In quest’ultimo periodo la ricercatrice trevigiana ha lavorato a stretto contatto con i ricercatori dell'International Centre for Genetic Engineering and Biotechnology di Trieste e dell'Istituto Scienze della vita della della Scuola Sant'Anna di Pisa.
Giulia spiega: «Abbiamo studiato nel dettaglio la possibilità di “riparare” il cuore dopo un infarto del miocardio, provocato dall’occlusione improvvisa di una arteria coronaria. L’evento, ad oggi, interessa oltre 23 milioni di persone nel mondo. La chiusura dell'arteria è legata all'incapacità del cuore di auto-riparare i danni che subisce dopo un infarto».

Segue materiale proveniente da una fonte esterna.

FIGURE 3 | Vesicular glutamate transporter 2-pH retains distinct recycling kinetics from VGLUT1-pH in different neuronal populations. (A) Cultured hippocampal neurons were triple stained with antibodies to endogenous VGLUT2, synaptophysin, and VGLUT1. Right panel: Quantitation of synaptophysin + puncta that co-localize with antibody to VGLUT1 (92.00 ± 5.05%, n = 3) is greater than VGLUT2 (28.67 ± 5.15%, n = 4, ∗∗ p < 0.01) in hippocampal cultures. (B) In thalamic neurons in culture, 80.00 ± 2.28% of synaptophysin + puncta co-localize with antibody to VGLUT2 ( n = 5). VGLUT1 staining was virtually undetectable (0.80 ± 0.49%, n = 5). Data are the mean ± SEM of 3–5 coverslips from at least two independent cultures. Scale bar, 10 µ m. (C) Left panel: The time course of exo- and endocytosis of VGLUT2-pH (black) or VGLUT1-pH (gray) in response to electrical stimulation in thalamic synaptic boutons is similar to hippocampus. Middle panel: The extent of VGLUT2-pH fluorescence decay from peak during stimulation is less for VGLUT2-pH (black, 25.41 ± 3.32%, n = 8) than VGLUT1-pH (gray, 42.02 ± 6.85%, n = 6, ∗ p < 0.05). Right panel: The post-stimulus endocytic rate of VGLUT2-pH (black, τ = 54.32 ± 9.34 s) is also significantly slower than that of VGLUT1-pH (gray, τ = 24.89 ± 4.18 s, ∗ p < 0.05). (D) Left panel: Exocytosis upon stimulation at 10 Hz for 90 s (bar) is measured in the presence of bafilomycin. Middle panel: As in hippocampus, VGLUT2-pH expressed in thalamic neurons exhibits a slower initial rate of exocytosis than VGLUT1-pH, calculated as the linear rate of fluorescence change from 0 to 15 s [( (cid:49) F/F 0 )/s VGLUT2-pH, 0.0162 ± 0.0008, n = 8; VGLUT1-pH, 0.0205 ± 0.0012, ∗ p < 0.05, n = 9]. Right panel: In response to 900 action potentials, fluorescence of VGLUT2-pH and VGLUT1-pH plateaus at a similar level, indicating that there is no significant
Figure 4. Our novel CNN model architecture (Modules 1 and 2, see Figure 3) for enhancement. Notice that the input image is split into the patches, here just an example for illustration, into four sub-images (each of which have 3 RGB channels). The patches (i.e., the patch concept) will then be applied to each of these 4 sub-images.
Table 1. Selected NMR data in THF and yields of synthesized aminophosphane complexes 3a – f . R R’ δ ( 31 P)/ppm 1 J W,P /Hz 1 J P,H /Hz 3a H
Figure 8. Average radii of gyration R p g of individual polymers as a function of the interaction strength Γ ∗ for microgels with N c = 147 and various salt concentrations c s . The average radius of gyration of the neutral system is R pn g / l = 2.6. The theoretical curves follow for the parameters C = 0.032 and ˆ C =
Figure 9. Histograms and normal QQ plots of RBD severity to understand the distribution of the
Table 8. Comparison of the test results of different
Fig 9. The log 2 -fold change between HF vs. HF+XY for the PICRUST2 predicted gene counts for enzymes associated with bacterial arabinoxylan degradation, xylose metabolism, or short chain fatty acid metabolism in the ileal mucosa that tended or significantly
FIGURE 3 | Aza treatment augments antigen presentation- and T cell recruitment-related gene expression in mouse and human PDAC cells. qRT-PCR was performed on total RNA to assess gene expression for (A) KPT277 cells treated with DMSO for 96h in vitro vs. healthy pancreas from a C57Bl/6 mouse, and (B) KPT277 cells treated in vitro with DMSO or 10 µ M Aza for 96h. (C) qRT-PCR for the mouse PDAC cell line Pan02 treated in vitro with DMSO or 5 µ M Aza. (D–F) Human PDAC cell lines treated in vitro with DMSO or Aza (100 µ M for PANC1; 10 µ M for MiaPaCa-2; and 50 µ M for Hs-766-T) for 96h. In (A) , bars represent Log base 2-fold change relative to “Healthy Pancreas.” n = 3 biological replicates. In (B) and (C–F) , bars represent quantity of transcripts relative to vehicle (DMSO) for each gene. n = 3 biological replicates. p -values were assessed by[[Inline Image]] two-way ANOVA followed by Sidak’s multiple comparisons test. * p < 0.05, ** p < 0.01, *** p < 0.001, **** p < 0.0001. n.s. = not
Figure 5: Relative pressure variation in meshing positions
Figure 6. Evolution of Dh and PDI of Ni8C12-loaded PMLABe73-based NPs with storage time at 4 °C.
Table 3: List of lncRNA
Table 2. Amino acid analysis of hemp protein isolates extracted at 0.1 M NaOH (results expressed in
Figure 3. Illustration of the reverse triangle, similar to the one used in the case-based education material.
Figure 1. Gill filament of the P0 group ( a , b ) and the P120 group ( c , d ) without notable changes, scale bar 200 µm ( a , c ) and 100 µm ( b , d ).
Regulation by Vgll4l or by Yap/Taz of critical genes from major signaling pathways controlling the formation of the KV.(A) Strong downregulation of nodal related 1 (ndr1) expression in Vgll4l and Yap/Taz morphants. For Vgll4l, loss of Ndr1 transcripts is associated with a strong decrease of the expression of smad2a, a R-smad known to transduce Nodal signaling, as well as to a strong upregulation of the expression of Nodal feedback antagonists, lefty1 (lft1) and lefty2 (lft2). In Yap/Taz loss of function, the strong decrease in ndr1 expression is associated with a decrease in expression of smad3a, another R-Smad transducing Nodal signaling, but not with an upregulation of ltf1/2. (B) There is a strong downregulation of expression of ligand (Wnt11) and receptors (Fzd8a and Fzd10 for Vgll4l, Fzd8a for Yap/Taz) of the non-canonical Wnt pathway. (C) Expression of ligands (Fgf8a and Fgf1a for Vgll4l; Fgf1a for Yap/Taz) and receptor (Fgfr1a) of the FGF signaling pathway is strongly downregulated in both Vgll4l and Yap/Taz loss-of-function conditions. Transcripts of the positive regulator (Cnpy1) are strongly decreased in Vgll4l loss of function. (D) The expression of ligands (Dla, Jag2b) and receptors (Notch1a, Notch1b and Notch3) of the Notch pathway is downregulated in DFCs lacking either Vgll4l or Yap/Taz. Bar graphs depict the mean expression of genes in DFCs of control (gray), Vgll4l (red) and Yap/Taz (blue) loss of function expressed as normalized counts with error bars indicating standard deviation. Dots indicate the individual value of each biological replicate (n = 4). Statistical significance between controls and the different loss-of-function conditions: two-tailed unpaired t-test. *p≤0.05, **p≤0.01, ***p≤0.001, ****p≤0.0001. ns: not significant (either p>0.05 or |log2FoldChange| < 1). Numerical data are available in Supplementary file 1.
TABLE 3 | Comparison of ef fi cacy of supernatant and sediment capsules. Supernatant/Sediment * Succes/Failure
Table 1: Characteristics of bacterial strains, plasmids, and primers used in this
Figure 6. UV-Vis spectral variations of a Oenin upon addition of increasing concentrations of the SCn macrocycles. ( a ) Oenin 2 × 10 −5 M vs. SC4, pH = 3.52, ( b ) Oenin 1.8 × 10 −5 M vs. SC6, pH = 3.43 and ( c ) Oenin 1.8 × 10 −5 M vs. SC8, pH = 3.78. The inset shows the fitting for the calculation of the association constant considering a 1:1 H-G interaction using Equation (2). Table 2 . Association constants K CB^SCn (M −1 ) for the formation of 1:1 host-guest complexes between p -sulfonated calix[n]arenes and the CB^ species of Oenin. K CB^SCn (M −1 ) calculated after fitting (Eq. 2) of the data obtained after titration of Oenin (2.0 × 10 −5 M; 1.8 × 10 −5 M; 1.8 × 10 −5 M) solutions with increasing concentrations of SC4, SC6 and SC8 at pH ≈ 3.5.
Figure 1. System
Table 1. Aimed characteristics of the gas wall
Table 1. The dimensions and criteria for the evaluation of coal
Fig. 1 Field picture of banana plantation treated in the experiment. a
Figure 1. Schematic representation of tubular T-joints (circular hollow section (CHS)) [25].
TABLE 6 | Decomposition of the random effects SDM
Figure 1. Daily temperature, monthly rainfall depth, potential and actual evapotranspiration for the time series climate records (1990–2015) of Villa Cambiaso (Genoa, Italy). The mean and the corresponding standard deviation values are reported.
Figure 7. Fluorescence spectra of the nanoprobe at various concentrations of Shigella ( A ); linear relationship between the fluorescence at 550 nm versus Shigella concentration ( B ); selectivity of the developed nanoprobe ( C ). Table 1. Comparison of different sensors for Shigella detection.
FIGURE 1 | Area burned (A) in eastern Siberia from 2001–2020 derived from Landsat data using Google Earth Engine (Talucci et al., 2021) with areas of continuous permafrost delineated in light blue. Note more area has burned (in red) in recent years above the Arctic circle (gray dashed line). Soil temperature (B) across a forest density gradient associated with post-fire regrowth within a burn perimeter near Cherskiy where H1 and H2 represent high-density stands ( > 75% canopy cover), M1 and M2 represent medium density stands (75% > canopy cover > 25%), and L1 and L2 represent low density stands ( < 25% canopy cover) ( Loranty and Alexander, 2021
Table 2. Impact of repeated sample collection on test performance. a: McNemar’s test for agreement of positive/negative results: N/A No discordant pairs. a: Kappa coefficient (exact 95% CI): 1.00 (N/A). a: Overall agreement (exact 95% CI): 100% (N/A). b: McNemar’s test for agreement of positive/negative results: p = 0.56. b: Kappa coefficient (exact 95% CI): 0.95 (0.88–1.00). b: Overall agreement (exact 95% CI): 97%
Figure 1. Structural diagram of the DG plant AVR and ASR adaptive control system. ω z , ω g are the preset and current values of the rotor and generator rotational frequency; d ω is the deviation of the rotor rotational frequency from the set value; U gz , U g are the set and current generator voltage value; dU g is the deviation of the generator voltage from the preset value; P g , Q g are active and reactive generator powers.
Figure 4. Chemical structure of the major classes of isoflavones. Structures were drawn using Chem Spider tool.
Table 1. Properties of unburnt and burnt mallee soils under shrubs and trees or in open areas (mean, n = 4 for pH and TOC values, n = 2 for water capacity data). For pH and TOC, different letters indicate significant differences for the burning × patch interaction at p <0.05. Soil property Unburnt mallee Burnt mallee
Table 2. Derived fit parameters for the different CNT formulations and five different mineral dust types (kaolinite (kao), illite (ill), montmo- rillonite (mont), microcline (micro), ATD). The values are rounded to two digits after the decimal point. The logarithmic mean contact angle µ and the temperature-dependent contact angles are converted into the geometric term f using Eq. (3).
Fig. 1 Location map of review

«Per superare lo scompenso, l'unica possibilità era fin qui la formazione di una cicatrice. Tuttavia a lungo andare la cicatrice stessa compromette la funzione dell’organo. Il nostro gruppo è intervenuto in quest’ambito, sviluppando delle ricerche dapprima sul cuore di un maiale. E abbiamo scoperto che la somministrazione di un piccolo RNA (l’elemento biologico denominato “acido ribonucleico” che trasferisce l'informazione genetica dal DNA alle proteine) stimola la rigenerazione del cuore, portando al recupero quasi completo delle funzioni cardiache dopo l'infarto. In un mese. Credo che in qualche anno si potrà arrivare anche a risultati concreti per l’uomo».
«Il piccolo frammento di RNA finora è stato somministrato utilizzando un virus modificato. Ma questo non consente un dosaggio preciso, causando a lungo termine effetti indesiderati. Sarà dunque necessario somministrare il microRNA-199 (questo il nome scientifico, nda) come farmaco sintetico per modulare meglio il dosaggio e la sua permanenza nelle cellule cardiache. Ormai sappiamo come funziona il meccanismo. Siamo fiduciosi perché abbiamo visto che nei topi già funziona».
Un risultato che potrebbe aprire scenari importanti per la ricerca.
«Direi di sì. Sono fiduciosa che questi risultati potranno portare a dei miglioramenti sensibili anche agli infartuati. Inoltre questo studio è la dimostrazione che si può fare ricerca ad alto livello anche in Italia. Spero che questo traguardo non solo sproni altri giovani ad avviarsi sulla strada della ricerca, ma convinca chi ne ha il compito di sostenere di più la ricerca in Italia».